Non-Markovian non-equilibrium modeling of experimental cell-motion trajectories reveals dependence of propulsion-force correlations on solvent viscosity

TL;DR

This study introduces a non-equilibrium model for cell motility that captures propulsion-force correlations influenced by solvent viscosity, revealing how cells adapt their propulsion in different fluid environments and predicting their power output.

Contribution

We develop a data-driven non-Markovian model based on the generalized Langevin equation that accounts for hydrodynamic effects and correlated propulsion forces in cell motility.

Findings

Propulsion-force correlations are multi-exponential and depend on solvent viscosity.
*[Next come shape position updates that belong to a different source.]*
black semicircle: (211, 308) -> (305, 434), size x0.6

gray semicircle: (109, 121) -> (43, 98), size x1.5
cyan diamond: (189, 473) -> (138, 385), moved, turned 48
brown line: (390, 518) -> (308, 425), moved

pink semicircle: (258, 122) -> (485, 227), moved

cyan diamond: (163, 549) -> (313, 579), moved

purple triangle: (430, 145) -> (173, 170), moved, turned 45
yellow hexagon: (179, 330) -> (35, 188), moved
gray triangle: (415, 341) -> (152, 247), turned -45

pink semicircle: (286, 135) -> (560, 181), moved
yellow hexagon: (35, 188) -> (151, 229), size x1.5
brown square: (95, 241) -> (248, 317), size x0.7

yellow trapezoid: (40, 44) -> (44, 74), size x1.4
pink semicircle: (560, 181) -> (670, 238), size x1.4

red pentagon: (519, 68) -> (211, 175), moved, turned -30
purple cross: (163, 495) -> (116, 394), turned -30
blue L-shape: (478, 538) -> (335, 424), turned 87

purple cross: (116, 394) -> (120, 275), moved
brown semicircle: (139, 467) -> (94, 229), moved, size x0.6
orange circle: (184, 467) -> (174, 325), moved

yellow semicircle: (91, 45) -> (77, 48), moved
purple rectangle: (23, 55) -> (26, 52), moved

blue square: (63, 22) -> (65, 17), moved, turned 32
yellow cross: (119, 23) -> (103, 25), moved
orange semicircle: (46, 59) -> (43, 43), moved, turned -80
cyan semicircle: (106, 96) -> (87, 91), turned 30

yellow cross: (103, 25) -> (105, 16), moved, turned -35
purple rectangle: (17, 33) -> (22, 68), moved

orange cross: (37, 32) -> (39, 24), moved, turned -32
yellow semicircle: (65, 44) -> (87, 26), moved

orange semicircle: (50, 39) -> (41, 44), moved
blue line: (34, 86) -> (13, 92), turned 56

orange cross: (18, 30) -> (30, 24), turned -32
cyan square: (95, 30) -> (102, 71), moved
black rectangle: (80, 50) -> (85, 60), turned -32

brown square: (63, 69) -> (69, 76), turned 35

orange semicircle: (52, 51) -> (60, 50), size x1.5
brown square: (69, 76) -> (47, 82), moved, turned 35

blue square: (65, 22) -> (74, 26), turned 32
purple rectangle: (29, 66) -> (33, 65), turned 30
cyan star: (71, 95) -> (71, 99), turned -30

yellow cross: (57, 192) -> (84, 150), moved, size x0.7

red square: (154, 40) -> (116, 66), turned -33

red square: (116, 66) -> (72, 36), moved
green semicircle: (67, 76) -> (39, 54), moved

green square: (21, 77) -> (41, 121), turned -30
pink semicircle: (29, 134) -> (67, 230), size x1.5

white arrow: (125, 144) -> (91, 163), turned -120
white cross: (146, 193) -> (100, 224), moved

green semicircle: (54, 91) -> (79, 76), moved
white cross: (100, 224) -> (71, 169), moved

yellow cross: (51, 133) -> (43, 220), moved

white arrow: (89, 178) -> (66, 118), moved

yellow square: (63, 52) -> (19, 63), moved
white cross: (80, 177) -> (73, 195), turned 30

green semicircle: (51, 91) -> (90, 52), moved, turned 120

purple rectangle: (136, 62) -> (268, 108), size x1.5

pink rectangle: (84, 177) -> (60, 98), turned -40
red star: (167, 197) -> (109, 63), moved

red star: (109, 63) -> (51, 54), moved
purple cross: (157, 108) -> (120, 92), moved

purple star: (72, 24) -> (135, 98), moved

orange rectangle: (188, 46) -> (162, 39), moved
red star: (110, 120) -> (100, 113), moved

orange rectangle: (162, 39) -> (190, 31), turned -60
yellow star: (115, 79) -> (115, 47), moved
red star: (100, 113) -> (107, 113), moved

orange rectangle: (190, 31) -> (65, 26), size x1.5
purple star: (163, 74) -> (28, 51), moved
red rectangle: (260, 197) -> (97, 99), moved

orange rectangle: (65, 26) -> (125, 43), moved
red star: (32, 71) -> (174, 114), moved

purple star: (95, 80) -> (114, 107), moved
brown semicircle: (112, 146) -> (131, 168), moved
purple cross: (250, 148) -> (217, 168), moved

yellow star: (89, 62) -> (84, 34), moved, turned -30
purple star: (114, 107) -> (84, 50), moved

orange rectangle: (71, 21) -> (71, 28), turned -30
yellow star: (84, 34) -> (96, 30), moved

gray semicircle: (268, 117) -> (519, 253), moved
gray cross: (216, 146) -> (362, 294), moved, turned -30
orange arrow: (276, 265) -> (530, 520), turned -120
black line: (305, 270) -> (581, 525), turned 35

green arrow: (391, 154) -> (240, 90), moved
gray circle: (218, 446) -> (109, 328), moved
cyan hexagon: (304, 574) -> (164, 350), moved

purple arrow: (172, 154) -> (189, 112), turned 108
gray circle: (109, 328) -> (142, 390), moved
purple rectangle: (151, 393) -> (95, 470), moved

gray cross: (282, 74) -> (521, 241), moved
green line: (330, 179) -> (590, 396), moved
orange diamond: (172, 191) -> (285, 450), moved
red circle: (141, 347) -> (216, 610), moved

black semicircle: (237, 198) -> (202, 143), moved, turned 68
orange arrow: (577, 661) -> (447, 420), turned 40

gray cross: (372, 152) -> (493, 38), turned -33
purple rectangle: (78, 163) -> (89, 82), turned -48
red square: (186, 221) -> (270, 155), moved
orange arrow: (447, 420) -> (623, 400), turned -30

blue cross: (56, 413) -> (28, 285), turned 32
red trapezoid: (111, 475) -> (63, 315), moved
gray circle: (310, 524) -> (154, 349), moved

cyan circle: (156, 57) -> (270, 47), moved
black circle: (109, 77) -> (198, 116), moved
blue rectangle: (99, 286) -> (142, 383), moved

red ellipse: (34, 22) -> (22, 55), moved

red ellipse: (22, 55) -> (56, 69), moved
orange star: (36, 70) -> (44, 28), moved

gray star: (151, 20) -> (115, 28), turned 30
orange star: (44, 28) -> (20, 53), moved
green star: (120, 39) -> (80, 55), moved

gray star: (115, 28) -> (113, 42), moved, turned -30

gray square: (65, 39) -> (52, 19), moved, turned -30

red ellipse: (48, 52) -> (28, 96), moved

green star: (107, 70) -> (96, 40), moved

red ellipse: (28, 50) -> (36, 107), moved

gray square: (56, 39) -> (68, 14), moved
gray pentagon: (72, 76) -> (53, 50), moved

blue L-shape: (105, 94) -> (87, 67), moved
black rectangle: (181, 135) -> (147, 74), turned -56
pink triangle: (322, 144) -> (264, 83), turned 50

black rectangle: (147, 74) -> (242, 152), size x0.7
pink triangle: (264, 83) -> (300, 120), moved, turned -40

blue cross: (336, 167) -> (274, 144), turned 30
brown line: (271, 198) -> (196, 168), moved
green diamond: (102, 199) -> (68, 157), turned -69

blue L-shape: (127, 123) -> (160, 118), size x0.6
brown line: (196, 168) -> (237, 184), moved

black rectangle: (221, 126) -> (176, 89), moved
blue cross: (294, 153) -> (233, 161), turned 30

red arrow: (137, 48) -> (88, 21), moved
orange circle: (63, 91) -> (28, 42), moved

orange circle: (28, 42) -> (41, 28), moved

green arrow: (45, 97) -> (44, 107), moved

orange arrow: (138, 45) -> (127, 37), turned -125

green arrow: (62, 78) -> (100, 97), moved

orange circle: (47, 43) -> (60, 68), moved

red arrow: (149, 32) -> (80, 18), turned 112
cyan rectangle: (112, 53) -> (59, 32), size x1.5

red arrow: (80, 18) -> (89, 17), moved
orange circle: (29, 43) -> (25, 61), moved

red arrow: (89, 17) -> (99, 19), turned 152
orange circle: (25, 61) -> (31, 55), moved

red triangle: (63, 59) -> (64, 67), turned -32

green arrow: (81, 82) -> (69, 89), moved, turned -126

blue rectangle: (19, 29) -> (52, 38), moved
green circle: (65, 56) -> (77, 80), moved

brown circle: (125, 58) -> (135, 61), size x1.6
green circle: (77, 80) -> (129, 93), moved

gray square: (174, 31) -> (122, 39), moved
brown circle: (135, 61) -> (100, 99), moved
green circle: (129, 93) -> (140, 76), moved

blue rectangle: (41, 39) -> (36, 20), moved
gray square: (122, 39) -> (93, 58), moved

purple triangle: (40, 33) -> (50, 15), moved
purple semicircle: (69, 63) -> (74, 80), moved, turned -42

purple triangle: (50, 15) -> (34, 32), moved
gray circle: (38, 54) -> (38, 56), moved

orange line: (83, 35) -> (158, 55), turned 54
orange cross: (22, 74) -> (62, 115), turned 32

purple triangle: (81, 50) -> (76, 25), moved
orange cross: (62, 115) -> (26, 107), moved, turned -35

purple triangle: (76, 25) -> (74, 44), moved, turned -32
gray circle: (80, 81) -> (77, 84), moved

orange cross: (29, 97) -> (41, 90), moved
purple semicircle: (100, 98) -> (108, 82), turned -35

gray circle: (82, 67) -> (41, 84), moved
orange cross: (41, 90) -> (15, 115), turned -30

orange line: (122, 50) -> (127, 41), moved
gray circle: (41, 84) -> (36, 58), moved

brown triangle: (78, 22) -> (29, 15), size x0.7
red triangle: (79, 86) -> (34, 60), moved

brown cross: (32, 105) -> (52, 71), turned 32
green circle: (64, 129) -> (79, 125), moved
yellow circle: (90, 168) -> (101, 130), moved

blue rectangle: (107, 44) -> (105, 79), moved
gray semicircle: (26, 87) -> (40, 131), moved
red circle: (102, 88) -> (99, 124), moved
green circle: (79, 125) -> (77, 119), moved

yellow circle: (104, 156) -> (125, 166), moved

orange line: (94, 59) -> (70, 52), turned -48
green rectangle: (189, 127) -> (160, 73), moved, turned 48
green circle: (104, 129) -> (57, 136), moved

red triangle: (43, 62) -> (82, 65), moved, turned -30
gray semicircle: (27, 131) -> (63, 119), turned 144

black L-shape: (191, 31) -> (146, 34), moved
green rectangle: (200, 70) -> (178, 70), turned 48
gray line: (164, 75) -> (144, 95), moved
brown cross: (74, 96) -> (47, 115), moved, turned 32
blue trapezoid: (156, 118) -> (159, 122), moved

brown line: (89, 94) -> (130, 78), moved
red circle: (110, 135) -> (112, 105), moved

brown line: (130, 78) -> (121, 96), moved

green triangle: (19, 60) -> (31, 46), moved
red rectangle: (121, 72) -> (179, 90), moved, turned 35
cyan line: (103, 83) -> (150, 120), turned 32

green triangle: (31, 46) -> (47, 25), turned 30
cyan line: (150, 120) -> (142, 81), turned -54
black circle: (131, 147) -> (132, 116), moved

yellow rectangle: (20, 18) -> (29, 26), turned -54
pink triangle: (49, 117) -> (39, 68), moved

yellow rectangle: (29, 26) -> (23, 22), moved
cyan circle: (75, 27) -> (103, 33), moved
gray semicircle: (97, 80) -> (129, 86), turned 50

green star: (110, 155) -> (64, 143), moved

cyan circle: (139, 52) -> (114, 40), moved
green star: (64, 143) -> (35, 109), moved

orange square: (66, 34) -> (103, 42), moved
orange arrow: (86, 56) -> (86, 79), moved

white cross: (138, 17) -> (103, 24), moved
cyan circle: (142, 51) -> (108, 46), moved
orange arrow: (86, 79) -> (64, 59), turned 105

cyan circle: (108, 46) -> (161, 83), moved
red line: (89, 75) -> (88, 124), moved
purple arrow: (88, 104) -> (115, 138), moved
Cells adapt their propulsion characteristics according to solvent viscosity.

The model predicts cell diffusivities and power outputs beyond experimental timescales.

Abstract

Cell motility underlies many biological processes, including cancer metastasis, bacterial infection, and evolutionary adaptation. We introduce a non-equilibrium single-cell motility model inspired by the generalized Langevin equation, which accounts for hydrodynamic friction and correlated propulsion force. From video microscopy of Chlamydomonas reinhardtii algae and Salmonella typhimurium bacteria we extract the propulsion-force dynamics on the single-cell level, which we find to exhibit multi-exponential correlations, not captured by literature non-equilibrium cell-motility models. Based on our data-driven model, we predict the effective cell diffusivities beyond experimentally resolved timescales and demonstrate a diffusivity maximum at intermediate solvent viscosity for both cell types. This means that cells adapt their propulsion-force characteristics according to the solvent viscosity. In addition, our model predicts the power output of single cells, which is on the order of aW for the salmonella and fW for the algae.